The trilogy began with "Gerry," a journey of two friends where the end seems almost inevitable yet is achieved without judgment or even feeling. The second film, "Elephant," was, in many ways, more tragic as it closely resembled the Columbine killings in the way it followed a typical day in high school that would end in pointless but quite deliberate murder by friends. The final film, "Last Days," quietly brings to close the trilogy in a film inspired by the death of Nirvana lead singer Kurt Cobain.

In all three films, the tragedies that unfold are achieved without histrionics and without judgment. They are, seemingly, a mere part of the journey between death and birth. Van Sant avoids all the more marketable approaches to these sorts of films and merely allows the characters to exist, following their paths, making their choices and facing their inevitable destinies. It is tragic, and yet it never truly feels tragic.

+---+

Carry on the passage about Van Sant's film trilogy from the end of its last sentence.

+---+

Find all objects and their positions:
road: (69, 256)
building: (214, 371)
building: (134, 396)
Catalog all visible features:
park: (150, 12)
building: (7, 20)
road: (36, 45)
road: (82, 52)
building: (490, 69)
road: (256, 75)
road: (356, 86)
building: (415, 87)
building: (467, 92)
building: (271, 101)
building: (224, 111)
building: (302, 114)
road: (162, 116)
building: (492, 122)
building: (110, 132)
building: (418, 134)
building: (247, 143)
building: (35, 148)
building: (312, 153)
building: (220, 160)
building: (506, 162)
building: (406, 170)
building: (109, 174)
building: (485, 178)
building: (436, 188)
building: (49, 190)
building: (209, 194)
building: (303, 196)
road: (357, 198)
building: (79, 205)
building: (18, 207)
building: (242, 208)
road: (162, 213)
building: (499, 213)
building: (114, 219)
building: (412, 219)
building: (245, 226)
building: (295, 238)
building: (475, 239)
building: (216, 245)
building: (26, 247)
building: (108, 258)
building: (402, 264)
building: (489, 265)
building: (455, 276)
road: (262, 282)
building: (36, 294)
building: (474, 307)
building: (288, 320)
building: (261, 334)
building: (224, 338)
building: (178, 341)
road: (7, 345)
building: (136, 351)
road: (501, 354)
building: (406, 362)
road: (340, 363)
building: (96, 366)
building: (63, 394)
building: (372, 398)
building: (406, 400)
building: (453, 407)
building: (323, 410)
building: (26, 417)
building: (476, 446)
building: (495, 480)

+---+

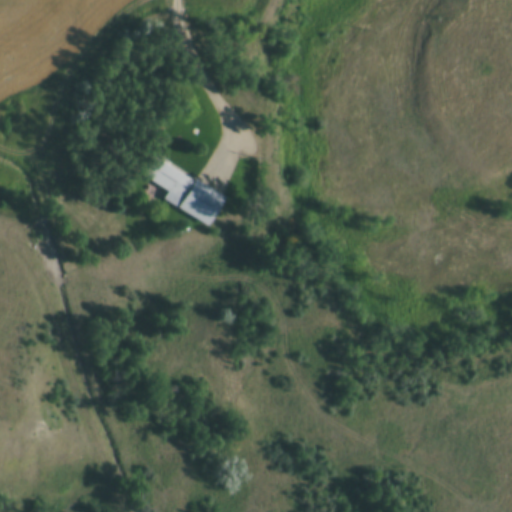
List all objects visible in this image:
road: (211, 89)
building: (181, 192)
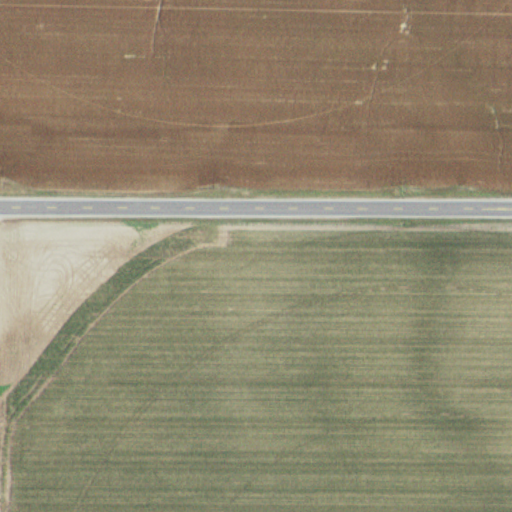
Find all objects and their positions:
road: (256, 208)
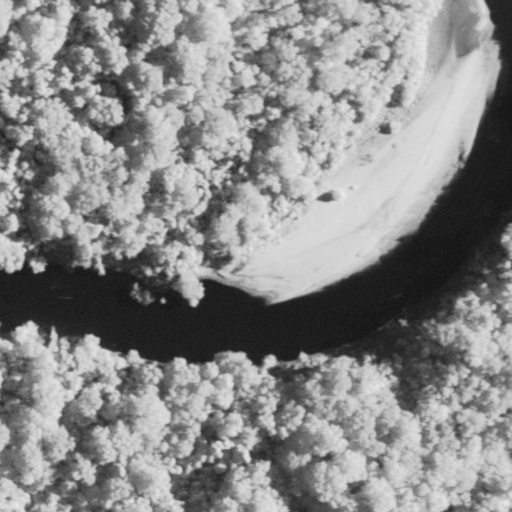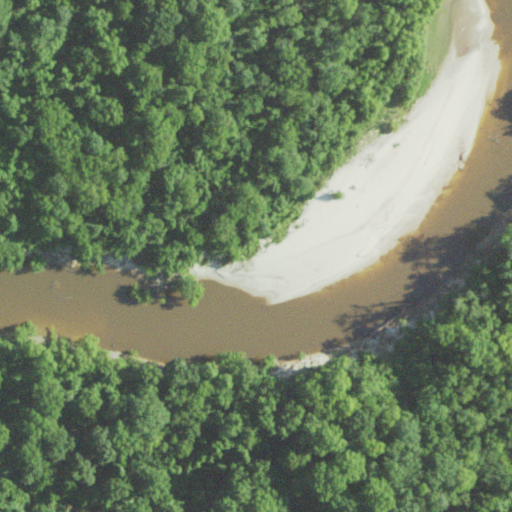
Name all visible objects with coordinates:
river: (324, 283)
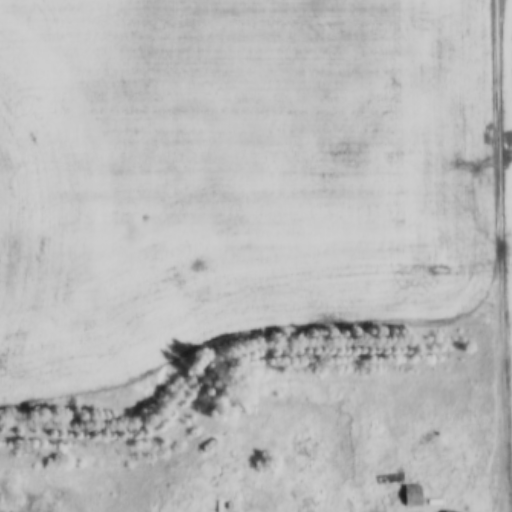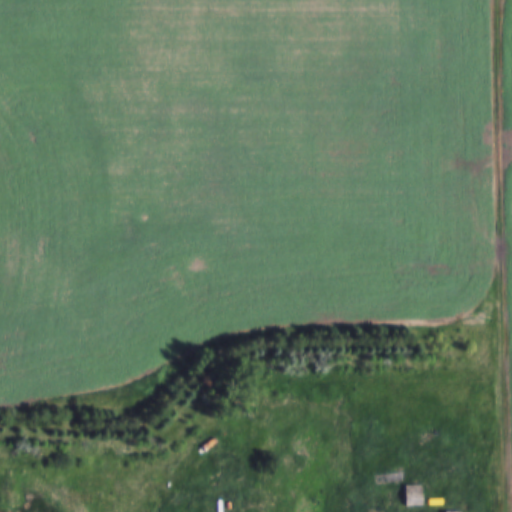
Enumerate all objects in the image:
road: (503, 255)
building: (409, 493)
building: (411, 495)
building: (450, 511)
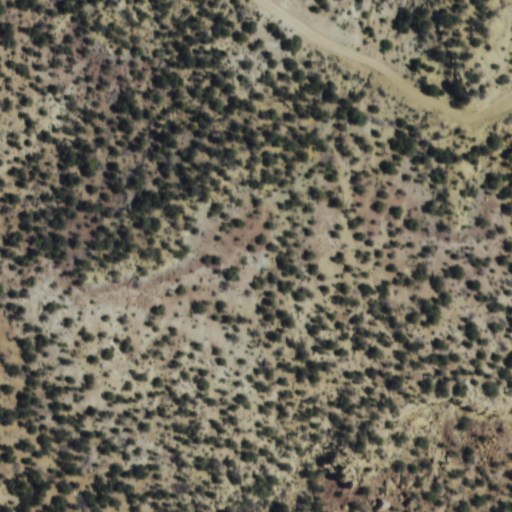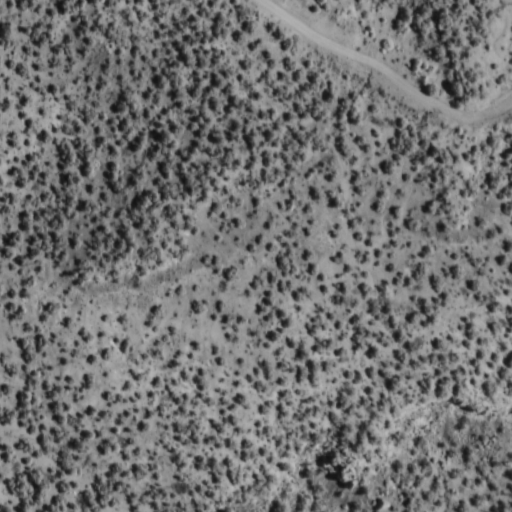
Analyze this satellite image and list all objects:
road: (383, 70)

+---+

:: Answer to the problem ::
"Last Days" stars Michael Pitt as a Kurt Cobain look-alike to a frightening degree. We are not given a chance to bond with Blake, his character, nor are we given a chance to experience him as a success through concert footage or groupies or anything resembling a positive life experience. Instead, as the title of the film might suggest, we are privvy to his "Last Days." The film opens with Blake wandering aimlessly through the woods mumbling nonsensical rock lyrics not that much unlike Nirvana's lyrics. Yet, much like Nirvana's lyrics if you listen closely you will hear brilliant, poetic statements that scream of this man's complete and overwhelming inner pain. To look closely at Blake is challenging largely due to the moody and atmospheric cinematography of Harris Savides, who also photographed both "Gerry" and "Elephant." Savides uses long shots, often blurry and Van Sant often uses Blake's hair as a sort of mask to keep anyone from ever truly seeing him. Pitt captures beautifully the minimalist approach to this character, and completely avoids histrionics to the point that his inevitable demise is almost completely anti-climactic. Blake wanders in and out of his castle type home, wanders the woods, swims, visits the small cottage in the back of his home (which eerily resembles the actual area in which Cobain actually died) and briefly visits in town to wander through a rock show, speak briefly at a friend and often repeats his behavior so identically that on two occasions I wondered if the film had actually skipped.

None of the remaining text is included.